The country’s economic growth potential is expected to hover around the three-percent mark for the next five years, a decline from the average of closer to 3.5% reported in the years before the Covid-19 pandemic, according to Bank of Thailand governor Sethaput Suthiwartnarueput.
Between 2004 and 2013, Thailand’s economic growth potential averaged 3.8%, while the actual gross domestic product (GDP) grew at an average of 4% per year. Growth potential dipped to 2.7% between 2014 and 2023, and GDP growth similarly slowed to 2.8% a year.
Mr Sethaput said that while Thailand’s economy is recovering from the disruptions brought on by the pandemic, it is recovering at a much slower rate compared to its regional peers.
The slower recovery is largely due to the nation’s heavy reliance on tourism, which has been slower to rebound than other industries.
Furthermore, various structural issues, particularly in the manufacturing sector, as well as high levels of household debt, are dampening economic growth, he told a news conference on Thursday.
“Structural reforms are necessary to enhance Thailand’s economic potential, especially in the long run,” he said.
While he acknowledged that the economy is gradually recovering, Mr Sethaput said many households are still grappling with rising inflation.
Prices of fuel and fresh foods, in particular, have continued to rise, with gasohol 95, vegetable oil, and eggs increasing by 40%, 32.5% and 25%, respectively, over the past five years, according to the central bank.
“An economic growth potential rate of just 3% will not be sufficient to cover these increases,” the BoT governor said.
A survey carried out by the central bank found that incomes for employees in the non-farming sector and freelance workers increased by 8.9% and 9.2%, respectively, in the first quarter of this year — but the consumer price index rose by 7.15% in the same period.
He said the government’s 500-billion-baht digital wallet scheme may help stimulate the economy in the short term, but it will not strengthen Thailand’s economic potential in the long run.
The economy grew by a better-than-expected 1.5% in the first quarter on this year, but the pace slowed from 1.7% in the previous quarter.
The BoT projects GDP will expand by 2.6% this year and 3% next year.

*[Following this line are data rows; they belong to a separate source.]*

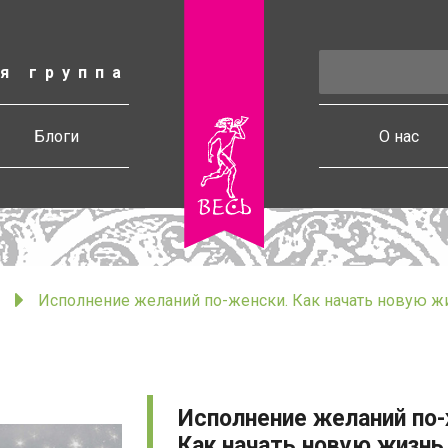
я группа
есь
Блоги
О нас
Исполнение желаний по-женски. Как начать новую жи
Исполнение желаний по-
Как начать новую жизнь,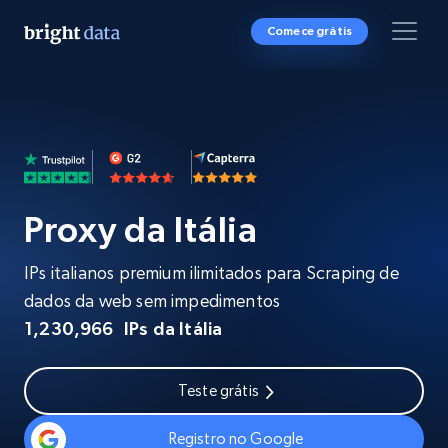
Comece grátis
Proxy da Itália
IPs italianos premium ilimitados para Scraping de
dados da web sem impedimentos
1,230,966
IPs da Itália
Teste grátis
Registro no Google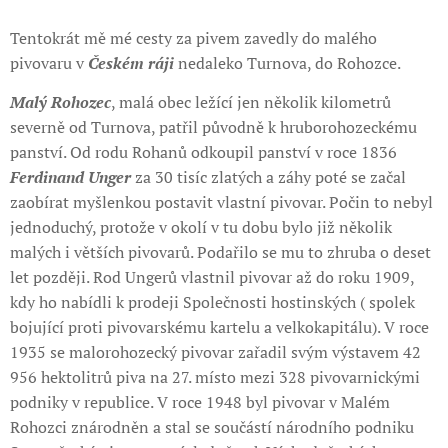
Tentokrát mě mé cesty za pivem zavedly do malého
pivovaru v
Českém ráji
nedaleko Turnova, do Rohozce.
Malý Rohozec
, malá obec ležící jen několik kilometrů
severně od Turnova, patřil původně k hruborohozeckému
panství. Od rodu Rohanů odkoupil panství v roce 1836
Ferdinand Unger
za 30 tisíc zlatých a záhy poté se začal
zaobírat myšlenkou postavit vlastní pivovar. Počin to nebyl
jednoduchý, protože v okolí v tu dobu bylo již několik
malých i větších pivovarů. Podařilo se mu to zhruba o deset
let později. Rod Ungerů vlastnil pivovar až do roku 1909,
kdy ho nabídli k prodeji Společnosti hostinských ( spolek
bojující proti pivovarskému kartelu a velkokapitálu). V roce
1935 se malorohozecký pivovar zařadil svým výstavem 42
956 hektolitrů piva na 27. místo mezi 328 pivovarnickými
podniky v republice. V roce 1948 byl pivovar v Malém
Rohozci znárodněn a stal se součástí národního podniku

Last year’s expansion of 1.9% lagged regional peers.
The government has been pressing the central bank to lower its policy interest rate of 2.5% to spur the economy, but Mr Sethaput said the BoT must take into account the future economic outlook, rather than simply basing the decision on available data.
Product prices remain high despite lower inflation, he said.
The official Consumer Price Index in May rose by 1.54% from a year earlier, the highest in 13 months, and is expected to continue gaining slowly in June. The index rose by 0.6% in April.
“The current interest rate is still suitable for the economic recovery and allows inflation expectations to remain anchored within the target,” Mr Sethaput said.
Therefore, the BoT’s Monetary Policy Committee (MPC) has decided to maintain a steady policy rate. Should there be changes in the economic outlook, the central bank is prepared to adjust the rate accordingly, he said.
The next rate review meeting of the MPC is scheduled for Aug 21.